Wednesday, February 29, 2012

Blogging...

I have been frustrated with myself in the past few weeks that I have not been on top of my blogging. I now have a running list of things to blog about in which I have not seemed to have time or make time to do. I was reflecting on why this might be:
A) I'm tired of blogging and wanting a break
B) I am procrastinating blogging
C) I finally have time to spend with my husband after Mattie goes to bed and it feels great to just "veg" out in front of the TV or soak in our hot tub (which I couldn't do when pregnant.)
D) I just am not making the time to do it... the tyranny of the urgent. It seems like there is always something more important to get done.

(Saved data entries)

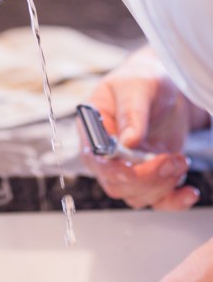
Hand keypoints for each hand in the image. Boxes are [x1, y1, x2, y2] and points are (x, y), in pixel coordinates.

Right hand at [80, 46, 207, 210]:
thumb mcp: (137, 87)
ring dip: (163, 186)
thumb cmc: (142, 80)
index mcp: (93, 129)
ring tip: (181, 160)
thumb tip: (128, 140)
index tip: (131, 170)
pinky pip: (158, 200)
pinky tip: (188, 191)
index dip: (109, 169)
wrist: (165, 88)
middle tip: (171, 159)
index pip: (93, 158)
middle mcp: (106, 154)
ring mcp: (129, 167)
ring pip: (137, 196)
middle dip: (146, 178)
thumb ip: (132, 112)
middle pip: (116, 184)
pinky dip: (174, 201)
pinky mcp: (152, 175)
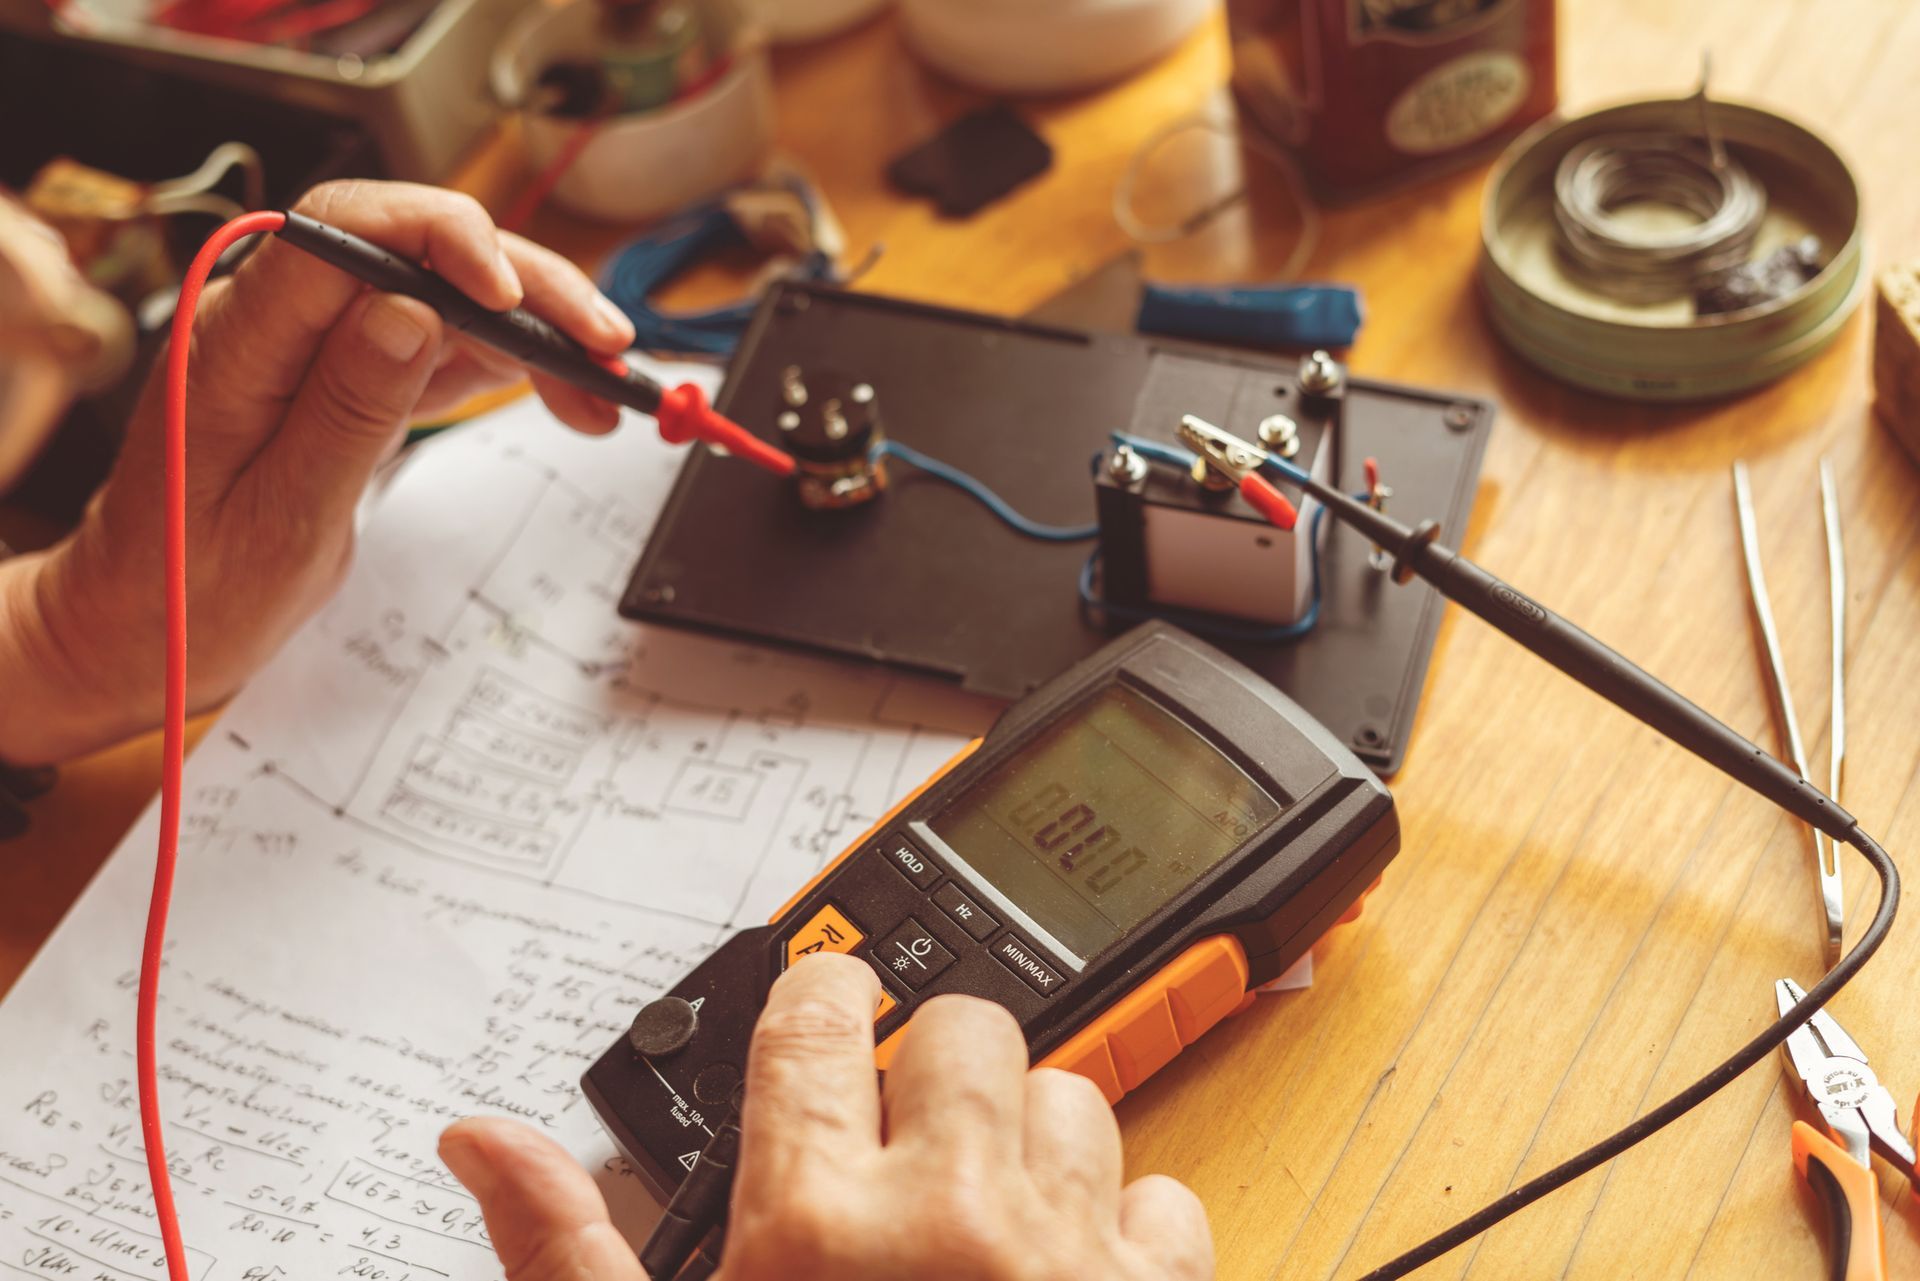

▸ **ASSIGNED TASK**: Continue the blog post about falling behind on blogging, starting after the last reason listed.

▸ **OUTPUT FOR THIS TASK**:
But I think one of the primary reasons is that I am no longer pumping. There was something actually sacred about the 20 minutes that I had to spend 5-7 times a day. It was a time I was "trapped" and not able to do anything but SIT. I don't sit very well. Also, the times in the middle of the night when I was sleep deprived seemed to be my most contemplative times. I am also not in crisis at the moment. I am in recovery. I have discovered from my miscarriage last year and my journey with Julia that when I am in crisis, my first response is to reach out to others. I don't implode, I explode, so to speak. I am an external processor through and through. Blogging was healing for me. I kind of miss the time I had... though I hated getting up in the middle of the night and in the early morning, those were wonderful times alone, by my self, in the quiet. Time to think. I have pondered getting up early to have that time every morning... I've never been very disciplined about the "quiet time thing." But I'm thinking about it. (The thought of setting an alarm when I don't have to just seems so wrong!)

Anyway, some of you have told me you are still checking the blog. I am so glad you are. It helps keep me going. I just know that I have about 5 posts that I WANT to get out and haven't yet. Don't lose hope.

And thanks for reading and journeying with me.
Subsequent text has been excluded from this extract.